Assignment: Every line in the data below that has the word "Transportation" should be returned.

Data entries:
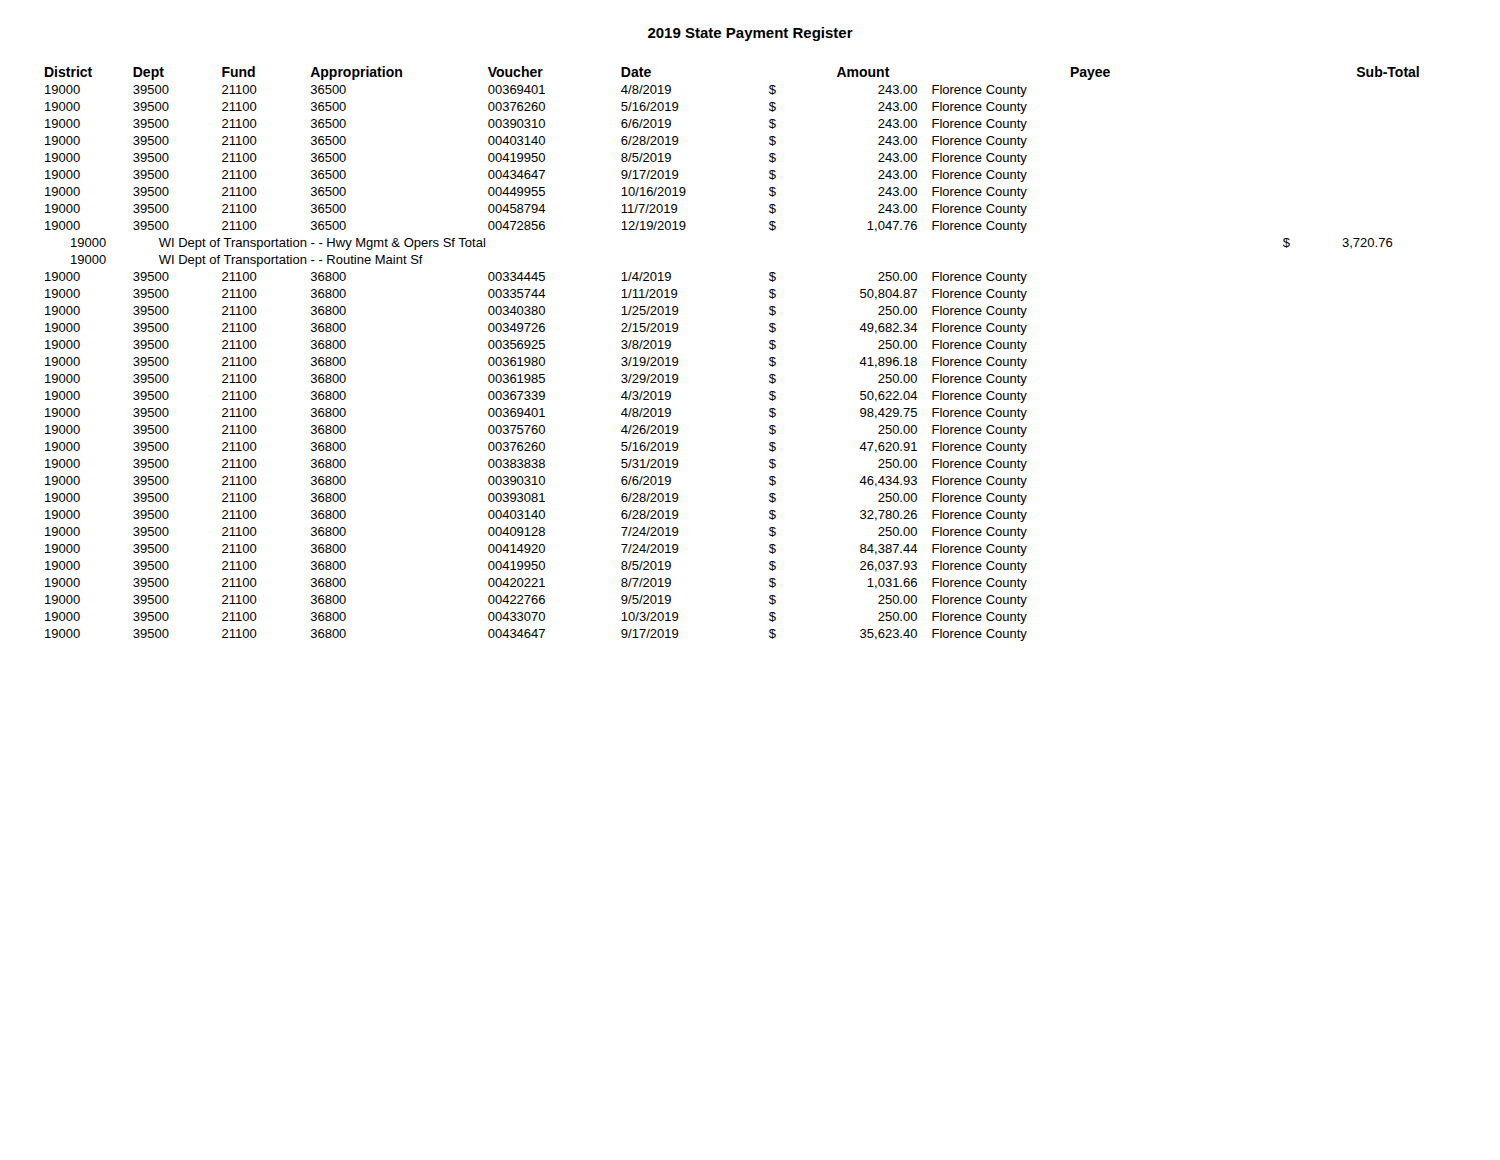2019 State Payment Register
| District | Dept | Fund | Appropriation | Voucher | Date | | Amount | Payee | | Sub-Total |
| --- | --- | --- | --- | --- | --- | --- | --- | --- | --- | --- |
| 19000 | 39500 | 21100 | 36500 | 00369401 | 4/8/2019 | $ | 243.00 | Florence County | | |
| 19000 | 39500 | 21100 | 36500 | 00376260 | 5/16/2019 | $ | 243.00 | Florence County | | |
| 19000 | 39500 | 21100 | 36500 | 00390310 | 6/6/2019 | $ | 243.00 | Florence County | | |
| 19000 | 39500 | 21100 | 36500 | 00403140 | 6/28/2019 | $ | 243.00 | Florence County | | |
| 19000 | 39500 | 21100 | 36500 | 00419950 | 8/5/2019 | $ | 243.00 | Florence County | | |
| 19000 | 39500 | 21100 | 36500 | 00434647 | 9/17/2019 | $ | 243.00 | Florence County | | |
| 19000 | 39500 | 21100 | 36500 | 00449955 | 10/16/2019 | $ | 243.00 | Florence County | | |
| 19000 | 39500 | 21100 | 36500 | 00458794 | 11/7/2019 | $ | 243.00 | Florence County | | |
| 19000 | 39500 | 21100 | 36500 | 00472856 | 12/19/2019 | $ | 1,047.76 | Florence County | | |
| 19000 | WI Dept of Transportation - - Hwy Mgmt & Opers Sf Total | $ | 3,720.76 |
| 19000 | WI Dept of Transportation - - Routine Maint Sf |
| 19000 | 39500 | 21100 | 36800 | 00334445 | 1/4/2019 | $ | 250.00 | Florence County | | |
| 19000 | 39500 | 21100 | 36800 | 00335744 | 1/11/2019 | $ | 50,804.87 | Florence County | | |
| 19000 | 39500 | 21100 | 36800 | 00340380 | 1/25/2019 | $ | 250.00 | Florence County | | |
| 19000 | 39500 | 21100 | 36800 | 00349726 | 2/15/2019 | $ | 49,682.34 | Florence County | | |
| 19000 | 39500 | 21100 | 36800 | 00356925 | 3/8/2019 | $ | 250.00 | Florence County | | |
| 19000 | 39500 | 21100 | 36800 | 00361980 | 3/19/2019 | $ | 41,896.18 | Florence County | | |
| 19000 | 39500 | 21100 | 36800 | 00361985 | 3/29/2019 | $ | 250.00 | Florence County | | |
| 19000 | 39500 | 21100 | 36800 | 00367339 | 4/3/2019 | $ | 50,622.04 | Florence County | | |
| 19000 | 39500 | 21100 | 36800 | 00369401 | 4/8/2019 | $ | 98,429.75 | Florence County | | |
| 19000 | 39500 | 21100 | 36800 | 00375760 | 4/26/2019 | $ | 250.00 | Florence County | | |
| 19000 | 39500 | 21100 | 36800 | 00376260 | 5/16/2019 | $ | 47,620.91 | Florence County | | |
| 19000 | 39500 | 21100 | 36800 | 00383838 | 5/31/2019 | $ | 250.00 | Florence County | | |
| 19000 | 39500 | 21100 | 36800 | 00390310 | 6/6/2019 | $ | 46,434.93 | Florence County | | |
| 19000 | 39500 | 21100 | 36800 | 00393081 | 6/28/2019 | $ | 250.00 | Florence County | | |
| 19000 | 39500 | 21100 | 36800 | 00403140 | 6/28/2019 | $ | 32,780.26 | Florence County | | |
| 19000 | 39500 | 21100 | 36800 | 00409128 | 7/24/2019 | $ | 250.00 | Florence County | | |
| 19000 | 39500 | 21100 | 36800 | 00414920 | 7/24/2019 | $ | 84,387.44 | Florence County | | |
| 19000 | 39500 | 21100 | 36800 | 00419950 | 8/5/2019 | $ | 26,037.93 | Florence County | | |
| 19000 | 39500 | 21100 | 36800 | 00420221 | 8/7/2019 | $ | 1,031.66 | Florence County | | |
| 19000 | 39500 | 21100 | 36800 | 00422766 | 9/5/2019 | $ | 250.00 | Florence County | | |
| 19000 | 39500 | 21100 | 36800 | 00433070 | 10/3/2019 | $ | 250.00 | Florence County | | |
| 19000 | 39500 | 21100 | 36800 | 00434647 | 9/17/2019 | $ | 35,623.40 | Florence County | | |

Response to the task:
| 19000 | WI Dept of Transportation - - Hwy Mgmt & Opers Sf Total | $ | 3,720.76 |
| 19000 | WI Dept of Transportation - - Routine Maint Sf |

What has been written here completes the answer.